U.S. and Iraqi authorities freed 500 detainees from the notorious Abu Ghraib prison on Monday in a goodwill gesture to Sunnis ahead of the Muslim holy month of Ramadan. Three U.S. soldiers were killed in Iraq Monday in two separate attacks involving roadside bombs, the military said Monday. One of the attacks occurred early in the day in western Baghdad, killing two American soldiers, the military said in a statement. The third U.S. soldier, working with the 42nd Brigade, was killed about 50 miles southeast of Baghdad, the military said.
Earlier, insurgents killed at least 10 people with a suicide bomb targeting police and government workers. At least six of the dead were policemen.

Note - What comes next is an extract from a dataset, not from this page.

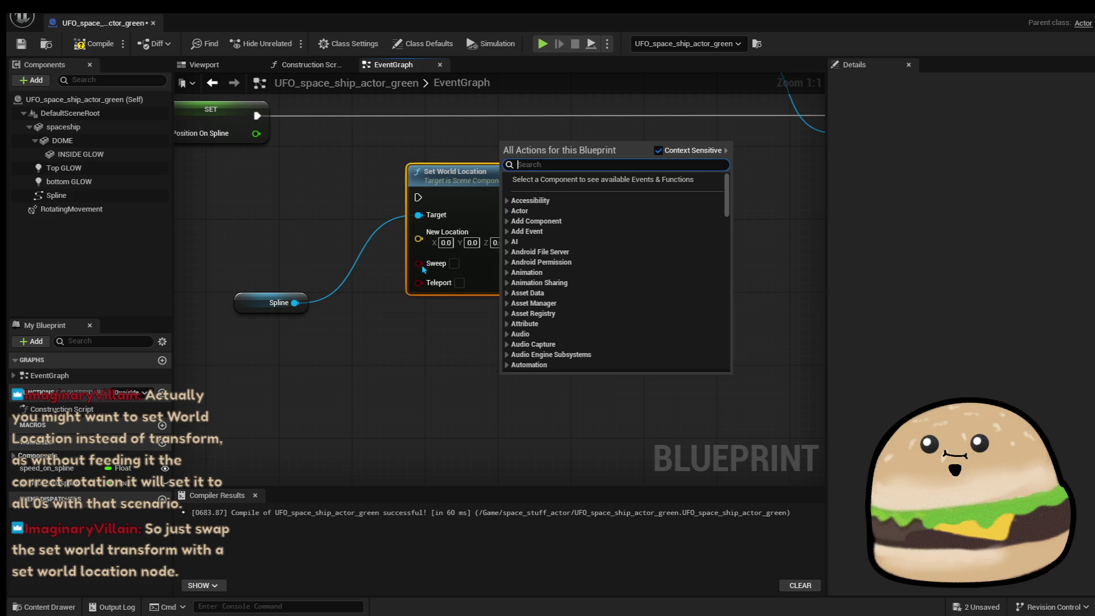
click(406, 279)
scroll(407, 277, down, 1)
scroll(407, 278, down, 1)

After a brief ceremony outside the prison on the outskirts of Baghdad, the 500 freed detainees left the area on public buses. They were the first of 1,000 to be freed before Ramadan begins next week, the U.S. military said.
Abu Ghraib gained international notoriety after U.S. military personnel running the prison were charged with humiliating and assaulting detainees there.
Arab governments often pardon nonviolent offenders during Ramadan. But the move this week also appeared to be part of a government effort to persuade citizens to vote in the Oct. 15 national referendum on Iraq's draft constitution, particularly the Sunni minority.
In related developments:
On Sunday, at least 33 Iraqis were killed during a day of stepped-up violence. Gunmen loyal to radical Shiite cleric Muqtada al-Sadr ambushed an Iraqi patrol in an eastern Baghdad slum, and U.S. forces joined a 90-minute gunbattle, killing as many as eight of the attackers in the first significant violence in the neighborhood in nearly a year.
Elsewhere in Baghdad on Sunday, armed men pulled off a daring armored car robbery, killing two guards and escaping with $850,000, and a suicide car bomber slammed into a convoy carrying Interior Ministry commandos, killing seven of them and two civilians.
South of the capital, two separate bicycle bombings in town markets killed at least seven people and wounded dozens Sunday.
In Samarra, 60 miles north of Baghdad, three mortar shells landed in a residential district. One shell hit a house, killing seven members of one family, including children, according to police Capt. Laith Muhammed.
Approval of the constitution would be an important step in the country's democratic transformation. But many Sunni leaders and insurgents are calling for a boycott or a "no" vote in the referendum. They say the document would leave minority Sunnis with far less power than the country's Kurds and majority Shiites.
If two-thirds of voters in any three of Iraq's 18 provinces reject the charter, a new government must be formed and the process of writing a constitution starts over.